Michael Kahn’s Chart of the Day: Wal-Mart Stores, Inc. (WMT):
Wal-Mart Stores, Inc. was trading around the 64.19 level during the time of analysis, above its 50-day moving average of 61.40. Following a steady year-long decline, WMT saw a break-through its support last October. Subsequently, a bullish flag emerged along with a rising trend-line with the 50-day moving average sitting right on top if it. These are all good short-term signals according to Michael. Now, the question is, can this continue? While the market’s strong today, Michael believes this stock is strong on its own merits and is not dependent on the market as it’s already gone through its bear market. If this thing can keep going, he expects the first stop to be around 68, then 71.

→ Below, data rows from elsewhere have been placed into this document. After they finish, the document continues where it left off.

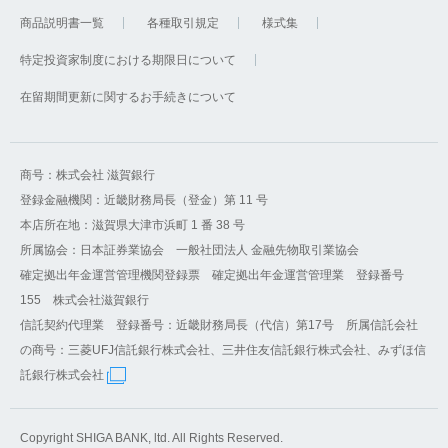
商品説明書一覧
各種取引規定
様式集
特定投資家制度における期限日について
在留期間更新に関するお手続きについて
商号：株式会社 滋賀銀行
登録金融機関：近畿財務局長（登金）第 11 号
本店所在地：滋賀県大津市浜町 1 番 38 号
所属協会：日本証券業協会 一般社団法人 金融先物取引業協会
確定拠出年金運営管理機関登録票 確定拠出年金運営管理業 登録番号
155 株式会社滋賀銀行
信託契約代理業 登録番号：近畿財務局長（代信）第17号 所属信託会社
の商号：三菱UFJ信託銀行株式会社、三井住友信託銀行株式会社、みずほ信
託銀行株式会社
Copyright SHIGA BANK, ltd. All Rights Reserved.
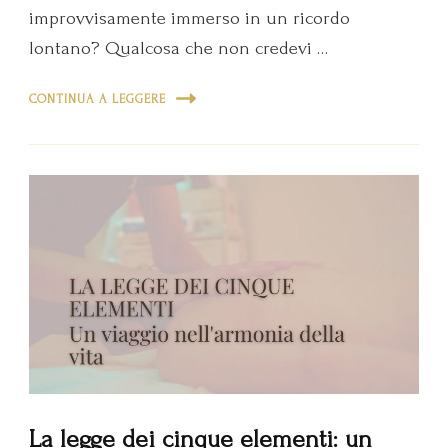
improvvisamente immerso in un ricordo
lontano? Qualcosa che non credevi …
CONTINUA A LEGGERE
La legge dei cinque elementi: un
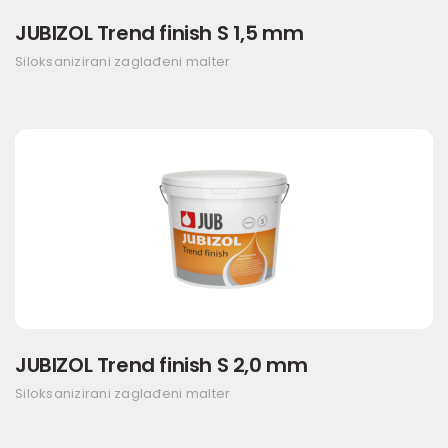
JUBIZOL Trend finish S 1,5 mm
Siloksanizirani zaglađeni malter
JUBIZOL Trend finish S 2,0 mm
Siloksanizirani zaglađeni malter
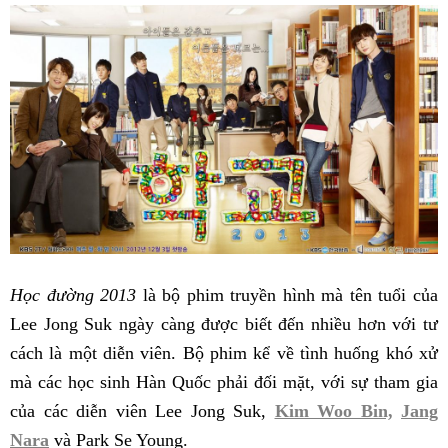
Học đường 2013
là bộ phim truyền hình mà tên tuổi của
Lee Jong Suk ngày càng được biết đến nhiều hơn với tư
cách là một diễn viên. Bộ phim kể về tình huống khó xử
mà các học sinh Hàn Quốc phải đối mặt, với sự tham gia
của các diễn viên Lee Jong Suk,
Kim Woo Bin,
Jang
Nara
và Park Se Young.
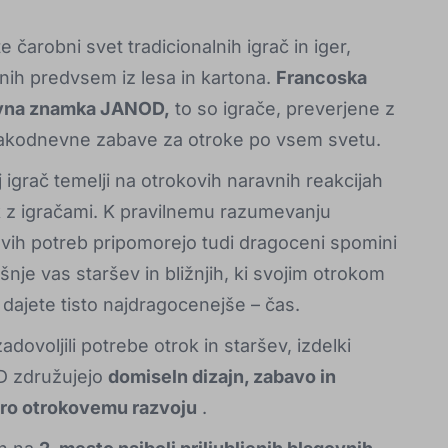
te čarobni svet tradicionalnih igrač in iger,
nih predvsem iz lesa in kartona.
Francoska
vna znamka JANOD,
to so igrače, preverjene z
sakodnevne zabave za otroke po vsem svetu.
 igrač temelji na otrokovih naravnih reakcijah
k z igračami. K pravilnemu razumevanju
vih potreb pripomorejo tudi dragoceni spomini
ušnje vas staršev in bližnjih, ki svojim otrokom
i dajete tisto najdragocenejše – čas.
zadovoljili potrebe otrok in staršev, izdelki
 združujejo
domiseln dizajn, zabavo in
ro otrokovemu razvoju
.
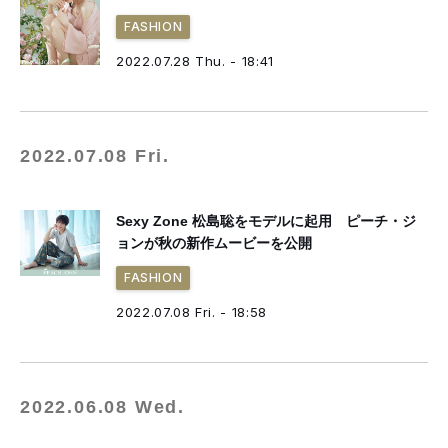
FASHION
2022.07.28 Thu. - 18:41
2022.07.08 Fri.
Sexy Zone 松島聡をモデルに起用 ピーチ・ジ
ョンが秋の新作ムービーを公開
FASHION
2022.07.08 Fri. - 18:58
2022.06.08 Wed.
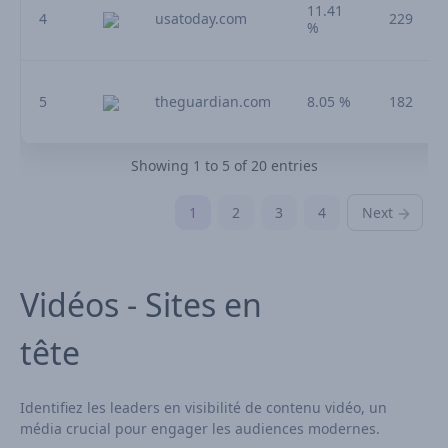
11.41
4
usatoday.com
229
%
5
theguardian.com
8.05 %
182
Showing 1 to 5 of 20 entries
1
2
3
4
Next
Vidéos - Sites en
tête
Identifiez les leaders en visibilité de contenu vidéo, un
média crucial pour engager les audiences modernes.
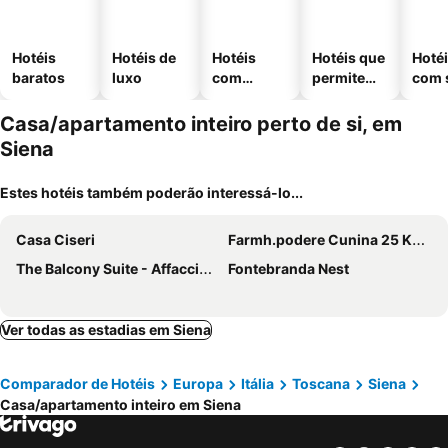
Hotéis
Hotéis de
Hotéis
Hotéis que
Hoté
baratos
luxo
com
permitem
com 
piscinas
animais
Casa/apartamento inteiro perto de si, em
Siena
Estes hotéis também poderão interessá-lo...
Casa Ciseri
Farmh.podere Cunina 25 Km South Siena/ Montalcino Taking Cooking Class
The Balcony Suite - Affaccio Su Piazza Del Campo
Fontebranda Nest
Ver todas as estadias em Siena
Comparador de Hotéis
Europa
Itália
Toscana
Siena
Casa/apartamento inteiro em Siena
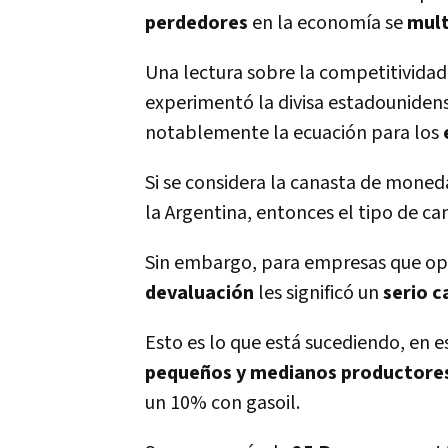
perdedores
en la economí­a se
mult
Una lectura sobre la competitividad
experimentó la divisa estadouniden
notablemente la ecuación para los
Si se considera la canasta de moneda
la Argentina, entonces el tipo de c
Sin embargo, para empresas que ope
devaluación
les significó un
serio c
Esto es lo que está sucediendo, en 
pequeños y medianos productores
un 10% con gasoil.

TradeKing “Options Guy” Brian Overby Analyzes Wal-Mart Store, Inc.’s Volatility & Dividends:
Wal-Mart Stores, Inc.’s 30-day Implied Volatility (IV) is beginning to spike in the shadow of the earnings announcement next month.
Wal-Mart Stores, Inc. pays dividends quarterly and it’s next earnings announcement is slated for 02/18/2016.
Brian Overby Shares WMT Paper-Trading Strategies:
Brian’s first paper trade is a Long Calendar Call Spread, a strategy that sells a call for the month that doesn’t contain the earnings and buys a call for the month that does have the earnings. Brian’s trying to take advantage of the potenial drop in implied volatility on the short term month and increase in implied volatility on the long term month that usually happens around an earnings report. His second paper trade is a Short Put Spread, a bullish strategy that can also be employed on stocks that have the potential to be neutral.
Brian’s First Paper Trade - Long Calendar Call Spread
- Sell 1 Feb 05th 2016 WMT 65 Call
- Buy 1 Feb 19th 2016 WMT 65 Call
- 10 days and 24 days to expiration
- Net Bid 0.71, Mid 0.76, Ask 0.81 for the strategy
- Net debit is 0.76 if we get it at the mid-price, though note this is not always possible
- Maximum potential loss: $0.76
- Maximum potential gain is limited to the premium received for the back-month call minus the cost to buy back the front-month call, minus the net debit paid to establish the position. NOTE: You can’t precisely calculate your max gain at initiation of this strategy, because it depends on how the back-month call performs at the front-month call’s expiration date.Maximum potential gain: $1.28
- Total commission to enter this trade at TradeKing is $6.25
Brian’s Second Paper Trade - Short Put Spread
- Buy 1 Feb 12th 2016 WMT 61 Put
- Sell 1 Feb 12th 2016 WMT 63 Put
- 17 days to expiration
- Net Bid 0.32, Mid 0.40, Ask 0.47 for the strategy
- Net credit is 0.40 if we get it at the mid-price, though note this is not always possible
- Maximum potential loss: $1.60
- Maximum potential gain: $0.40
- Total commission to enter this trade at TradeKing is $6.25
Important notes: Option prices are given as a per-contract amount. Multiply loss and gain figures by 100 shares and by the number of contracts traded to determine the amount of the full potential loss or full potential gain. No additional calculations are needed to determine commission costs.